Checkbook, cheap pens, one lipstick, no condoms. Neat hints of class tucked in: credit cards (3) in a leatherette billfold, cash enough for a quickie meal. And ambiguity: a wad of gum in a scrap that bears the distinctive print of The Wall Street Journal. many containers of pills. What's she got? AIDS or cancer maybe. Only a life-changing illness would merit this blatant carting around of meds. Drug dealer, no. This is a black sateen pocketbook on a golden chain with an old-fashioned pearl clasp at the top to snap it shut.

The eight plastic tubes with prescription labels are for the patient, Bessira Lin. Black, white, Asian, typo? A mix of aunts and uncles from Barbados and the Philippines and the north or the south of Ireland, some Ellis Island attempt to render a nervous mumble? The name means too much to give up a clue. The names of the drugs to be taken twice daily, thrice daily, as needed, after each meal, give the first solid information: he knows nothing of medicine.

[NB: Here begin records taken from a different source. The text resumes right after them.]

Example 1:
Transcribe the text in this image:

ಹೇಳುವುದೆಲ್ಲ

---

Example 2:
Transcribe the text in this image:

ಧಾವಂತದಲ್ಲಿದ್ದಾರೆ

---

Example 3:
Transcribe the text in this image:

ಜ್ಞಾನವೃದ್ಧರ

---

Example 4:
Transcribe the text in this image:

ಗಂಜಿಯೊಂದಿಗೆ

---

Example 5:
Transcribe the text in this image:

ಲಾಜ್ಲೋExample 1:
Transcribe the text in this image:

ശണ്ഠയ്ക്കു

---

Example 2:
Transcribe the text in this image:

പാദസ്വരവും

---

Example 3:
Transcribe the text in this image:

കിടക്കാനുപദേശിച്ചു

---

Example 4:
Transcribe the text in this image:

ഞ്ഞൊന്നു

No, her disease is not the awful thing. The awful thing -- lurch of the bus, near topple, pill containers all over the floor -- there's got to be something meaningful here. A woman's purse! Famed as a locus of revelatory detail. But he finds no welfare check or account of a 401K, no travel receipts, no cheap locket, no child's photograph. A comb with two hairs: length? color? dyed or straightened or curled? They drop to the littered floor.

The comb goes back, the purse closes. This is the awful thing, that he finds no clue to himself, whether a thief, a scrounger, a sentimental hanger-on to some love's sole memento. Events withhold information.

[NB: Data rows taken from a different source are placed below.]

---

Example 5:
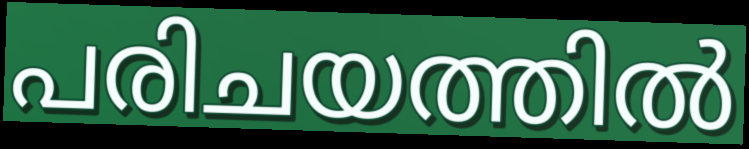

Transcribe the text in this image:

പരിചയത്തിൽ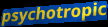
psychotropic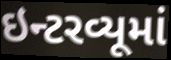
ઇન્ટરવ્યૂમાંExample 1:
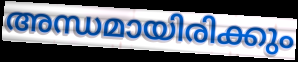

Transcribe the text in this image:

അന്ധമായിരിക്കും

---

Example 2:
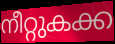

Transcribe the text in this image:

നീറ്റുകക്ക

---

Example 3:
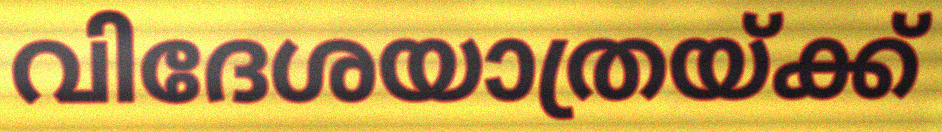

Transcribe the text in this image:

വിദേശയാത്രയ്ക്ക്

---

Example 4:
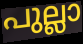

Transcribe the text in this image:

പുല്ലാ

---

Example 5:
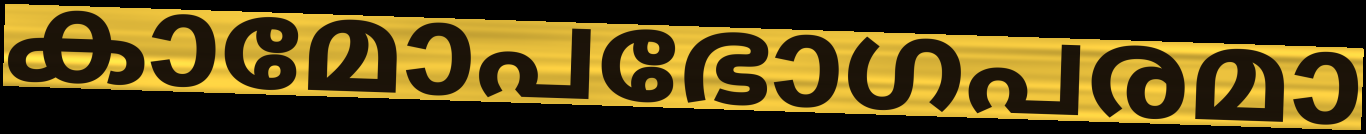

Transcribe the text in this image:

കാമോപഭോഗപരമാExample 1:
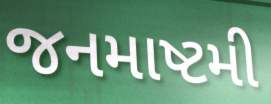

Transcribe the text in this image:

જનમાષ્ટમી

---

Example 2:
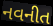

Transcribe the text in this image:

નવનીત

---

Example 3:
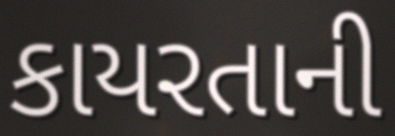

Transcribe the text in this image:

કાયરતાની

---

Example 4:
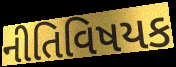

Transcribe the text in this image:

નીતિવિષયક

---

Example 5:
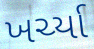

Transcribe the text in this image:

ખર્ચ્યા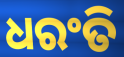
ଧରଂତି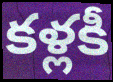
కళ్లకీ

He's a man on a bus. Young or old? Would he have seen wrinkled skin, callouses, dirty or tended nails had he noticed his hands while rifling the purse? Is he sure of being a man, the English collective masculine pronoun persisting as it does in this age of Ms., dowry murder, the veil? If he were to look at the bus window opposite, he'd have to report what he saw -- but it could be daytime and no reflection.

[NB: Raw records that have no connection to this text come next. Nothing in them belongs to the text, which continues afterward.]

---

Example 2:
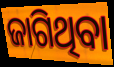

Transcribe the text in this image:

ଜାଗିଥିବା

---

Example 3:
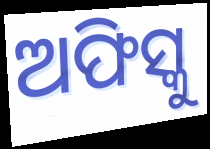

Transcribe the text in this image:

ଅଫିସ୍କୁ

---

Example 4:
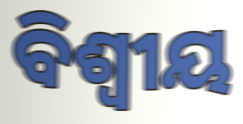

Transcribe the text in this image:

ବିଶ୍ଵୀୟ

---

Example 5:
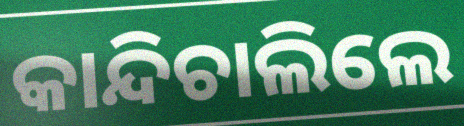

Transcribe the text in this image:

କାନ୍ଦିଚାଲିଲେ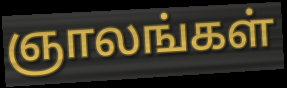
ஞாலங்கள்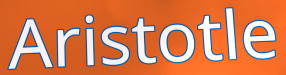
Aristotle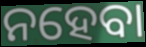
ନହେବା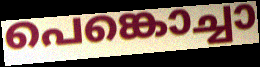
പെങ്കൊച്ചാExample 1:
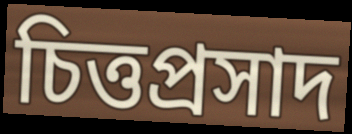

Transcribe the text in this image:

চিত্তপ্রসাদ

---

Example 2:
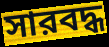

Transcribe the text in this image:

সারবদ্ধ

Violence would explain or resolve or distract. He might have slugged her, she him. The chain on the purse might be worn, the links twisted by some pain-causing use that would open faintly titillating doors and peg him, morally speaking, to a wall. He might find some less firmly pegging, less other-exculpating sign, violence so often obeying rules unnoticed by those safe. Maybe random. Random could be the ticket. He could leave the bus and turn to see a great spurt of blood on the advertisement along the side. She could have stepped off into traffic somehow, leaving him with her purse and a desperate hatred of memory.

After the end of the story he will exit the bus. He might see blood. He might not even look. He might have recovered his memory. He might take the purse to a pawnshop, or home to see whether the key fits -- key!

There have to be keys in this thing, maybe under the pills or slipped into the checkbook or way at the bottom where there ought to be scraps and mint-wrappers and pennies. A key in the purse could match the one he must have in his pocket and identify her as his wife, his roommate, his sister, his something. There might be a card to St. Jude or a rosary and he wind up sitting here paternostering or hailing the mother god. But there isn't. There's a lapful of junk, no doubt petrochemical plastics that won't for a thousand years be able to crumble to dust.